The most popular query at AOL in those three months of 2006 was google. Around 0.9% of the queries typed by users were those looking to leave AOL’s search and head over to Google. The second most popular query was ebay at 0.4% of all queries, and the third yahoo at 0.4%. If you sum the frequency of the top ten unique queries, you’ve seen around 3% of all the query volume. Here’s what happens as you inspect more unique queries:
- If you sum the total frequency of the top 100 queries, you get around 6% of all the user query volume
- The top 1,000 unique queries are around 11% of the query volume
- The top 10,000 are around 20% of the volume
- The top 100,000 are around 34% of the volume
- The top 1,000,000 are around 58% of the volume
Those points are plotted on a log-log graph below.
We’d expect there’s diminishing returns in caching more queries and their results. As the queries become less frequent, there’s less benefit in caching their results. There’s no benefit in caching a query that occurs once. By the time you’re caching the millionth query from this set, you’re caching queries that occur only 5 times in 3 months. By the way, there are just over 36 million queries in the log, and about 10 million unique queries when they’re normalized (which I didn’t do a very good job of).
The key point to take away is that if we only store only the results for the top 100,000 queries, we can save our search backend from having to evaluate around 34% of all the queries that users pose.
This is a slight exaggeration, since we can’t quite key our search cache on query string alone. Remember that web search users have different language preferences, safe search settings, and so on. All up, the key for our cache probably has around ten parts — but remember than most users likely stick with the defaults, and so the query is the most variable element in the key. I don’t know quite what effect this’d have — but I bet it’s small (say, it reduces the caching effectiveness of the top 100,000 queries from 34% to 32% or so). I expect that the recent Bing and Google pushes into personalization have made caching harder: but I also bet that personalization affects relatively few queries.
Storing Cached Data
The key to the cache is the query and around ten other elements including safe search settings, language preference, market, and so on.
What’s stored in the cache is the results of the query with those settings. For web search, the results includes the list of matching URLs, the snippets, freshness information (more in a moment), and other elements you need to build the page. You might, for example, store the related searches, or the images or news or videos that are associated with queries that show more than web search results.
One of the tricks of caching is knowing when to expire what’s in the cache. You don’t want to keep showing results for a query when the results have actually changed; for example, maybe there’s a new snippet, or a URL has changed, or a new result has entered the top ten results, or there’s some breaking news. Here’s a few factors I thought of that you could use to expire results in the cache:
- Historical change rate of the results (record how frequently the results change, and use that data to predict when it’ll change in the future)

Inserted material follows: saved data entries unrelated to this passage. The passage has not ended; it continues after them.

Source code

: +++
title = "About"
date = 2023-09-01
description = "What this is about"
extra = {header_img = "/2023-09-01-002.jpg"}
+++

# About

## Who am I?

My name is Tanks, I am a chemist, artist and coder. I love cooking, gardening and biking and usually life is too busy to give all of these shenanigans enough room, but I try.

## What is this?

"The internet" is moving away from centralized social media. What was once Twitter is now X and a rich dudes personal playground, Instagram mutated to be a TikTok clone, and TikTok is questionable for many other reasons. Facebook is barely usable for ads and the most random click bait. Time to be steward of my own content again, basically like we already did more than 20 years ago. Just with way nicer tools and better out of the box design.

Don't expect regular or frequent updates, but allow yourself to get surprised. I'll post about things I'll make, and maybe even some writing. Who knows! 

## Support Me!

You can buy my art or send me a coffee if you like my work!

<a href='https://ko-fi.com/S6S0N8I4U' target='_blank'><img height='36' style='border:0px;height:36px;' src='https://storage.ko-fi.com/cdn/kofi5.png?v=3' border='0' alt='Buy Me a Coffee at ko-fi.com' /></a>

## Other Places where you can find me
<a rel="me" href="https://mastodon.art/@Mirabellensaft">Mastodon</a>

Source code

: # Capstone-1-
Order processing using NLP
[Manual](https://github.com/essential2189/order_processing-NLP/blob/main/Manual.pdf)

- What data is being displayed (if the results contain, for example, news sites, perhaps you expire the cache entry earlier)

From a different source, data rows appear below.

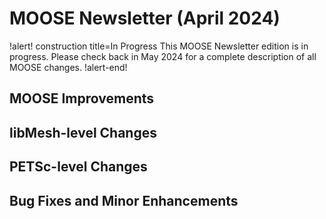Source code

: # MOOSE Newsletter (April 2024)

!alert! construction title=In Progress
This MOOSE Newsletter edition is in progress. Please check back in May 2024
for a complete description of all MOOSE changes.
!alert-end!

## MOOSE Improvements

## libMesh-level Changes

## PETSc-level Changes

## Bug Fixes and Minor Enhancements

- Change in query frequency (if users suddenly start typing a query much more frequently, that’s a clue that’s something has changed)

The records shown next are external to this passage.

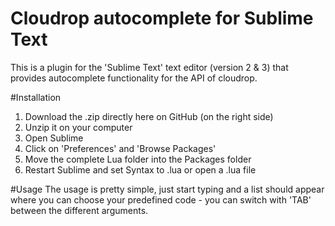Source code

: # Cloudrop autocomplete for Sublime Text
This is a plugin for the 'Sublime Text' text editor (version 2 & 3) that provides autocomplete functionality for the API of cloudrop.

#Installation
1. Download the .zip directly here on GitHub (on the right side)
2. Unzip it on your computer
3. Open Sublime
4. Click on 'Preferences' and 'Browse Packages'
5. Move the complete Lua folder into the Packages folder
6. Restart Sublime and set Syntax to .lua or open a .lua file

#Usage
The usage is pretty simple, just start typing and a list should appear where you can choose your predefined code - you can switch with 'TAB' between the different arguments.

- How long the results have been cached (perhaps you have some time limits that ensure everything is refreshed on a cycle)
- The load on the search engine (if the search engine is under heavy load, don’t expire the cache as aggressively; if it’s under low load, it’s a good time to refresh the cache)
When you expire a result in the cache, you fall back to the search backend to recompute the results for the query, and then you store those results in the cache.
Bottom line, caching is amazingly effective in search. It’s a super hard problem at eBay, given the dynamic nature of the auction and fixed price formats: items sell, bids change, prices change, and so on. We also blend auctions, fixed price items, and products dynamically based on the results — so even the mix of formats is dynamic. We’re excited about making caching work well at eBay, but we’ve so far not hit anywhere near the heights you’d expect from the analysis of AOL’s web search query logs. I’ll explain this more in the future.
You can learn more about the AOL query logs by downloading this paper from Abdur Chowdhury’s website. Here’s the full citation:
G. Pass, A. Chowdhury, C. Torgeson, “A Picture of Search“, The First
International Conference on Scalable Information Systems, Hong Kong, June,
I’ll explain some interesting facts about the AOL query logs in a future post.